### EXCERPTED DATA
----------

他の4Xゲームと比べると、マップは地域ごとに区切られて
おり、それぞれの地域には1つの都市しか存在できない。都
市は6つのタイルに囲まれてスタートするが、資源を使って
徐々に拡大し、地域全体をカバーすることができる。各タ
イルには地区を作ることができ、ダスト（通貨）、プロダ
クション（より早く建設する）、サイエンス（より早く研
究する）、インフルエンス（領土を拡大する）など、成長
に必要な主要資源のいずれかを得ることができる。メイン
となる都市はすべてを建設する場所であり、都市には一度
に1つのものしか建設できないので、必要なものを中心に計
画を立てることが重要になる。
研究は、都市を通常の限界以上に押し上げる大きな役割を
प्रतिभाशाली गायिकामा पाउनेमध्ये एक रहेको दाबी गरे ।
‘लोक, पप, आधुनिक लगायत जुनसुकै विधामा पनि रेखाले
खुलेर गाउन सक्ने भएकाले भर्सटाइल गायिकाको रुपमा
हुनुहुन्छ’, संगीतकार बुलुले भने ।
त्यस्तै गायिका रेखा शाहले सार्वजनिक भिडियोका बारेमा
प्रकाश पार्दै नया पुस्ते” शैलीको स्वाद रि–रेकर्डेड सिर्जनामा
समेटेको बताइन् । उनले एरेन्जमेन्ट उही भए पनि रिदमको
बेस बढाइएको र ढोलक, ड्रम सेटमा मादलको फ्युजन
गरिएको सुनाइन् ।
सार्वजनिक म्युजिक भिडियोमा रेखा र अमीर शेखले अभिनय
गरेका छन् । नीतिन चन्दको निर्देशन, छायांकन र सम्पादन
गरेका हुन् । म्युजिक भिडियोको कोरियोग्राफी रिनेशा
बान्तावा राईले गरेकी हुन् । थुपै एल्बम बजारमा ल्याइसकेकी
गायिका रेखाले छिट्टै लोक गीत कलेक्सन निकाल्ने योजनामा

----------

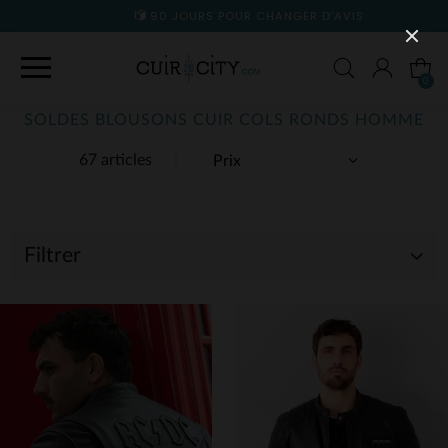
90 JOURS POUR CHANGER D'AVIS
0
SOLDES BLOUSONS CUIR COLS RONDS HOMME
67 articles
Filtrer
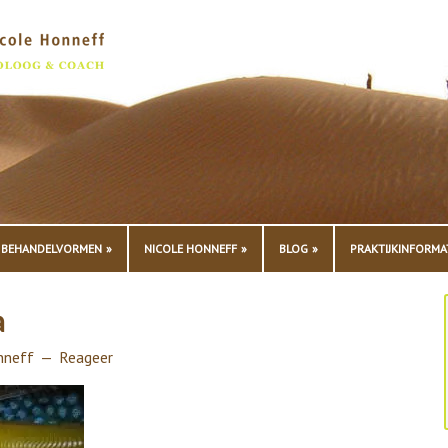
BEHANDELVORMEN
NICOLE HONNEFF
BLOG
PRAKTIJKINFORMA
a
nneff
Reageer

----------

From the line containing "他の4Xゲームと比べると、マップは地域ごとに区切られて" down to the line containing "गायिका रेखाले छिट्टै" in the material above, reproduce every line exactly, including the two end lines.

他の4Xゲームと比べると、マップは地域ごとに区切られて
おり、それぞれの地域には1つの都市しか存在できない。都
市は6つのタイルに囲まれてスタートするが、資源を使って
徐々に拡大し、地域全体をカバーすることができる。各タ
イルには地区を作ることができ、ダスト（通貨）、プロダ
クション（より早く建設する）、サイエンス（より早く研
究する）、インフルエンス（領土を拡大する）など、成長
に必要な主要資源のいずれかを得ることができる。メイン
となる都市はすべてを建設する場所であり、都市には一度
に1つのものしか建設できないので、必要なものを中心に計
画を立てることが重要になる。
研究は、都市を通常の限界以上に押し上げる大きな役割を
प्रतिभाशाली गायिकामा पाउनेमध्ये एक रहेको दाबी गरे ।
‘लोक, पप, आधुनिक लगायत जुनसुकै विधामा पनि रेखाले
खुलेर गाउन सक्ने भएकाले भर्सटाइल गायिकाको रुपमा
हुनुहुन्छ’, संगीतकार बुलुले भने ।
त्यस्तै गायिका रेखा शाहले सार्वजनिक भिडियोका बारेमा
प्रकाश पार्दै नया पुस्ते” शैलीको स्वाद रि–रेकर्डेड सिर्जनामा
समेटेको बताइन् । उनले एरेन्जमेन्ट उही भए पनि रिदमको
बेस बढाइएको र ढोलक, ड्रम सेटमा मादलको फ्युजन
गरिएको सुनाइन् ।
सार्वजनिक म्युजिक भिडियोमा रेखा र अमीर शेखले अभिनय
गरेका छन् । नीतिन चन्दको निर्देशन, छायांकन र सम्पादन
गरेका हुन् । म्युजिक भिडियोको कोरियोग्राफी रिनेशा
बान्तावा राईले गरेकी हुन् । थुपै एल्बम बजारमा ल्याइसकेकी
गायिका रेखाले छिट्टै लोक गीत कलेक्सन निकाल्ने योजनामा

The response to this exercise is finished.